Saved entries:
= Beginning of Section =

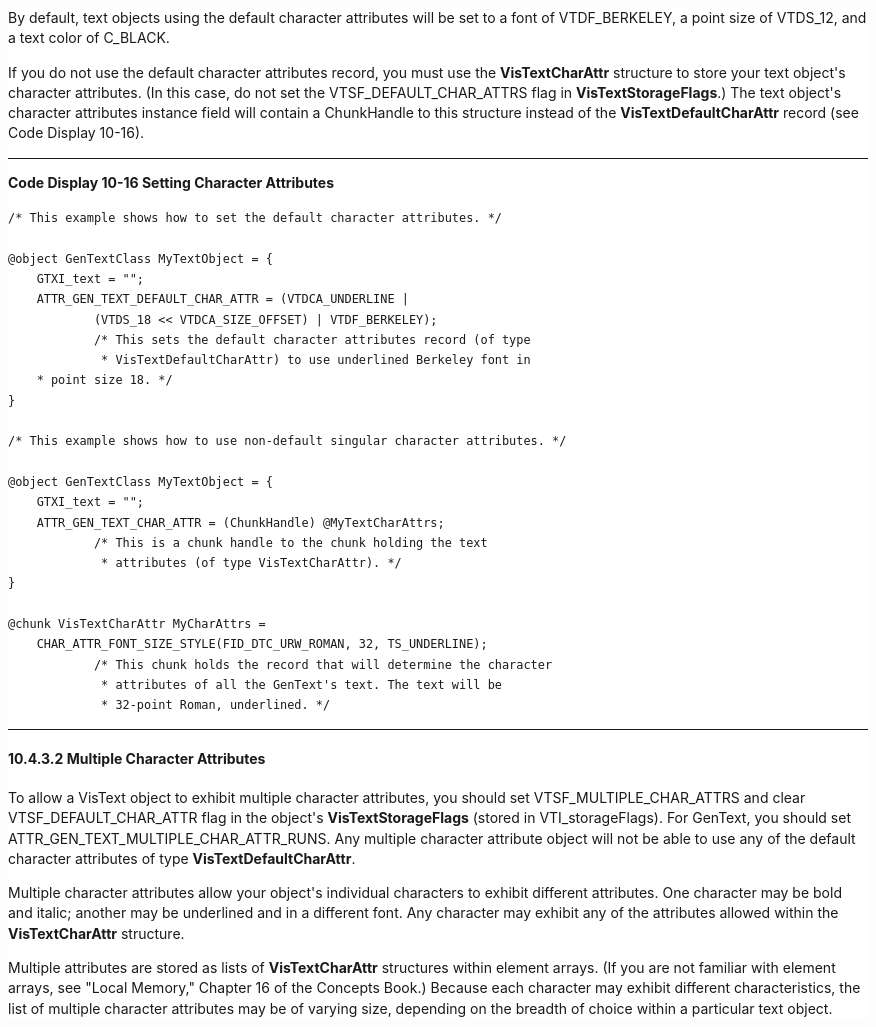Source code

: By default, text objects using the default character attributes will be set to a 
font of VTDF_BERKELEY, a point size of VTDS_12, and a text color of 
C_BLACK.

If you do not use the default character attributes record, you must use the 
**VisTextCharAttr** structure to store your text object's character attributes. 
(In this case, do not set the VTSF_DEFAULT_CHAR_ATTRS flag in 
**VisTextStorageFlags**.) The text object's character attributes instance field 
will contain a ChunkHandle to this structure instead of the 
**VisTextDefaultCharAttr** record (see Code Display 10-16).

----------
**Code Display 10-16 Setting Character Attributes**

	/* This example shows how to set the default character attributes. */

	@object GenTextClass MyTextObject = {
		GTXI_text = "";
		ATTR_GEN_TEXT_DEFAULT_CHAR_ATTR = (VTDCA_UNDERLINE |
				(VTDS_18 << VTDCA_SIZE_OFFSET) | VTDF_BERKELEY);
				/* This sets the default character attributes record (of type
				 * VisTextDefaultCharAttr) to use underlined Berkeley font in
		* point size 18. */
	}

	/* This example shows how to use non-default singular character attributes. */

	@object GenTextClass MyTextObject = {
		GTXI_text = "";
		ATTR_GEN_TEXT_CHAR_ATTR = (ChunkHandle) @MyTextCharAttrs;
				/* This is a chunk handle to the chunk holding the text
				 * attributes (of type VisTextCharAttr). */
	}

	@chunk VisTextCharAttr MyCharAttrs = 
		CHAR_ATTR_FONT_SIZE_STYLE(FID_DTC_URW_ROMAN, 32, TS_UNDERLINE);
				/* This chunk holds the record that will determine the character
				 * attributes of all the GenText's text. The text will be
				 * 32-point Roman, underlined. */

----------
#### 10.4.3.2 Multiple Character Attributes
To allow a VisText object to exhibit multiple character attributes, you should 
set VTSF_MULTIPLE_CHAR_ATTRS and clear VTSF_DEFAULT_CHAR_ATTR 
flag in the object's **VisTextStorageFlags** (stored in VTI_storageFlags). For 
GenText, you should set ATTR_GEN_TEXT_MULTIPLE_CHAR_ATTR_RUNS. 
Any multiple character attribute object will not be able to use any of the 
default character attributes of type **VisTextDefaultCharAttr**.

Multiple character attributes allow your object's individual characters to 
exhibit different attributes. One character may be bold and italic; another 
may be underlined and in a different font. Any character may exhibit any of 
the attributes allowed within the **VisTextCharAttr** structure.

Multiple attributes are stored as lists of **VisTextCharAttr** structures within 
element arrays. (If you are not familiar with element arrays, see "Local 
Memory," Chapter 16 of the Concepts Book.) Because each character may 
exhibit different characteristics, the list of multiple character attributes may 
be of varying size, depending on the breadth of choice within a particular text 
object.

= End of Section =

Retype every record above exactly as written, but leave out the pictures.

[Exercise solution]
Source code

: By default, text objects using the default character attributes will be set to a 
font of VTDF_BERKELEY, a point size of VTDS_12, and a text color of 
C_BLACK.

If you do not use the default character attributes record, you must use the 
**VisTextCharAttr** structure to store your text object's character attributes. 
(In this case, do not set the VTSF_DEFAULT_CHAR_ATTRS flag in 
**VisTextStorageFlags**.) The text object's character attributes instance field 
will contain a ChunkHandle to this structure instead of the 
**VisTextDefaultCharAttr** record (see Code Display 10-16).

----------
**Code Display 10-16 Setting Character Attributes**

	/* This example shows how to set the default character attributes. */

	@object GenTextClass MyTextObject = {
		GTXI_text = "";
		ATTR_GEN_TEXT_DEFAULT_CHAR_ATTR = (VTDCA_UNDERLINE |
				(VTDS_18 << VTDCA_SIZE_OFFSET) | VTDF_BERKELEY);
				/* This sets the default character attributes record (of type
				 * VisTextDefaultCharAttr) to use underlined Berkeley font in
		* point size 18. */
	}

	/* This example shows how to use non-default singular character attributes. */

	@object GenTextClass MyTextObject = {
		GTXI_text = "";
		ATTR_GEN_TEXT_CHAR_ATTR = (ChunkHandle) @MyTextCharAttrs;
				/* This is a chunk handle to the chunk holding the text
				 * attributes (of type VisTextCharAttr). */
	}

	@chunk VisTextCharAttr MyCharAttrs = 
		CHAR_ATTR_FONT_SIZE_STYLE(FID_DTC_URW_ROMAN, 32, TS_UNDERLINE);
				/* This chunk holds the record that will determine the character
				 * attributes of all the GenText's text. The text will be
				 * 32-point Roman, underlined. */

----------
#### 10.4.3.2 Multiple Character Attributes
To allow a VisText object to exhibit multiple character attributes, you should 
set VTSF_MULTIPLE_CHAR_ATTRS and clear VTSF_DEFAULT_CHAR_ATTR 
flag in the object's **VisTextStorageFlags** (stored in VTI_storageFlags). For 
GenText, you should set ATTR_GEN_TEXT_MULTIPLE_CHAR_ATTR_RUNS. 
Any multiple character attribute object will not be able to use any of the 
default character attributes of type **VisTextDefaultCharAttr**.

Multiple character attributes allow your object's individual characters to 
exhibit different attributes. One character may be bold and italic; another 
may be underlined and in a different font. Any character may exhibit any of 
the attributes allowed within the **VisTextCharAttr** structure.

Multiple attributes are stored as lists of **VisTextCharAttr** structures within 
element arrays. (If you are not familiar with element arrays, see "Local 
Memory," Chapter 16 of the Concepts Book.) Because each character may 
exhibit different characteristics, the list of multiple character attributes may 
be of varying size, depending on the breadth of choice within a particular text 
object.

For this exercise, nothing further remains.